Matrix Analysis

Math 623
Spring 2013
Course number: 21810
Meeting Tu Th 9:30 - 10:45
GMCS 328
San Diego State University
Last Class: Tu. May 7.
Final Exam: Fri. Th. May 16, 8:00-10:00.

Professor: Mike O'Sullivan
Web page:
Office: GMCS #579, ext. 594-6697
Office Hours: Tu Th 1-3:00.
I will usually be available Tu Th 11-12. On other days I am often available in the afternoon, but it is best to email me in advance to schedule a meeting.

Detailed Information

Notes on Schur's triangularization theorem
Grone's notes on Gershgorin Theorems
Notes on Trace and determinant
Notes on Hermitian matrices
Notes on Normal matrices
Final exam problems and guidelines


Horn, Johnson Matrix Analysis Cambridge University Press, 1st Ed. (1985) or 2nd Ed. (2012).

This is a standard and highly regarded reference on the subject. While we will not follow it closely, nearly everything we study will be found, in great depth, in this book.

It is worth having an undergraduate text handy, since Horn's book is quite intensive.
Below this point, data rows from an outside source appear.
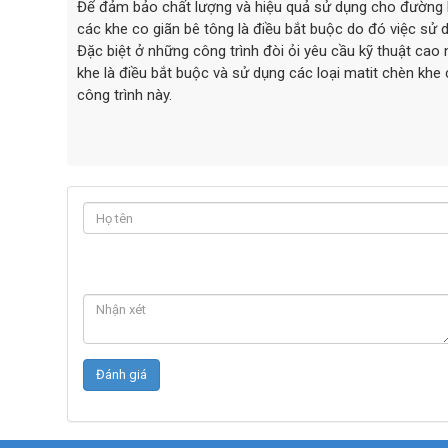
Để đảm bảo chất lượng và hiệu quả sử dụng cho đường bê
các khe co giãn bê tông là điều bắt buộc do đó việc sử d
Đặc biệt ở những công trình đòi ỏi yêu cầu kỹ thuật ca
khe là điều bắt buộc và sử dụng các loại matit chèn kh
công trình này.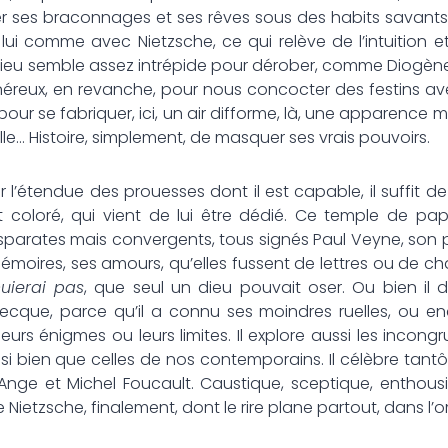
er ses braconnages et ses rêves sous des habits savants
 lui comme avec Nietzsche, ce qui relève de l’intuition 
 dieu semble assez intrépide pour dérober, comme Diogène
néreux, en revanche, pour nous concocter des festins av
 pour se fabriquer, ici, un air difforme, là, une apparence 
lle… Histoire, simplement, de masquer ses vrais pouvoirs.
ndue des prouesses dont il est capable, il suffit de p
 coloré, qui vient de lui être dédié. Ce temple de papi
parates mais convergents, tous signés Paul Veyne, son 
mémoires, ses amours, qu’elles fussent de lettres ou de chai
nuierai pas
, que seul un dieu pouvait oser. Ou bien il d
ecque, parce qu’il a connu ses moindres ruelles, ou enco
leurs énigmes ou leurs limites. Il explore aussi les incong
ssi bien que celles de nos contemporains. Il célèbre tantô
Ange et Michel Foucault. Caustique, sceptique, enthous
Nietzsche, finalement, dont le rire plane partout, dans l’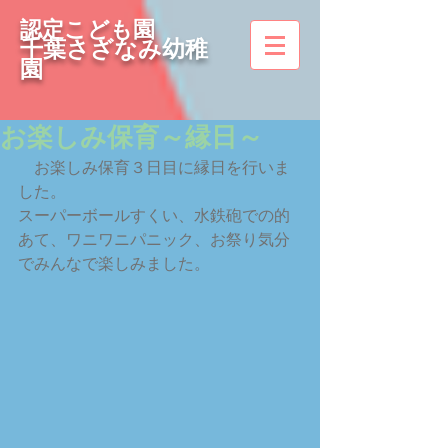
認定こども園
千葉さざなみ幼稚
園
お楽しみ保育～縁日～
　お楽しみ保育３日目に縁日を行いま
した。
スーパーボールすくい、水鉄砲での的
あて、ワニワニパニック、お祭り気分
でみんなで楽しみました。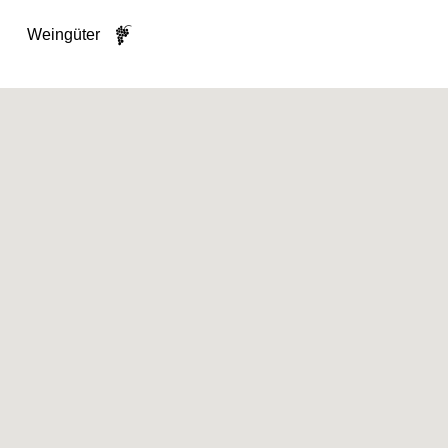
Weingüter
Here are references that I recommend, but anything you used in a previous course should be sufficient.

Strang, Linear Algebra and Its Applications Any edition. A widely used, very readable book. I used it to prepare notes on orthogonal subspaces and the Gram-Schmidt process. Strang's lectures are also available at MIT's website.
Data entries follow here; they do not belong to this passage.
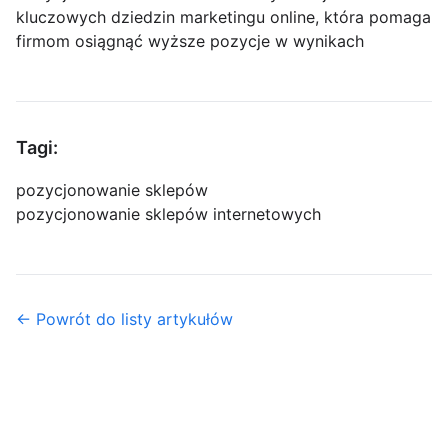
kluczowych dziedzin marketingu online, która pomaga
firmom osiągnąć wyższe pozycje w wynikach
Tagi:
pozycjonowanie sklepów
pozycjonowanie sklepów internetowych
← Powrót do listy artykułów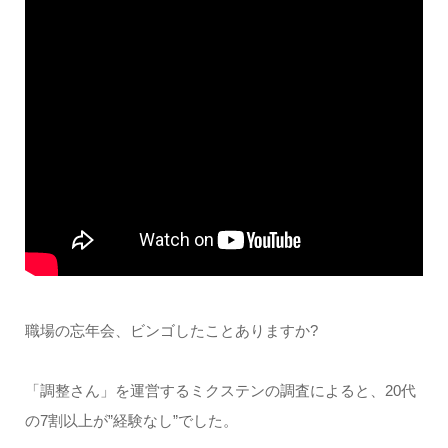
職場の忘年会、ビンゴしたことありますか?
「調整さん」を運営するミクステンの調査によると、20代
の7割以上が”経験なし”でした。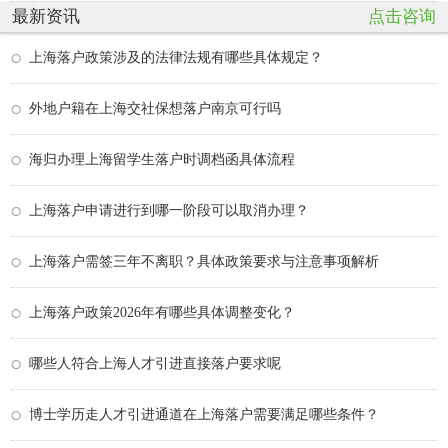
最新资讯
点击咨询
上海落户政策涉及的法律法规有哪些具体规定？
外地户籍在上海交社保想落户南京可行吗
海归办理上海留学生落户时调档函具体流程
上海落户申请进行到哪一阶段可以取消办理？
上海落户需签三年不离职？具体政策要求与注意事项解析
上海落户政策2026年有哪些具体调整变化？
哪些人符合上海人才引进直接落户要求呢
博士学历走人才引进通道在上海落户需要满足哪些条件？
Axler, Linear Algebra Done Right Springer. I used this for a reference on Jordan canonical form--developing it without the use of determinants.

Beezer, A First Course in Linear Algebra. This is freely available. The web version has embedded Sage code so that you can do computational experiments within the text of the book.


A good understanding of linear algebra as in Math 524. I will assume you've seen the following material. We will cover it at relatively quickly, and at greater depth.

Course Description

The are numerous interesting topics that we can study in this course. I expect to introduce the most fundamental results from the following areas,in roughly the order listed.
  1. Solution of linear systems and matrix algebra.
  2. Vector spaces and subspaces.
  3. Orthogonality and Gram Schmidt.
  4. Unitary similarity.
  5. Eigenvectors, eigenvalues, diagonalization and Jordan canonical form.
  6. Hermitian, and symmetric matrices.
  7. Location of eigenvalues.
  8. Positive definite matrices.
  9. Nonnegative matrices and the Perron-Frobenius theorem.
If time allows we can explore some topics in more depth. I'm quite willing to follow the interests of the class.


The course grade will be split roughly evenly between written homework assignments, and exams. You are encouraged to work with one another to solve the problems on the homework, but solutions should be written individually. I may incorporate problems requiring computations using a mathematics software package as well.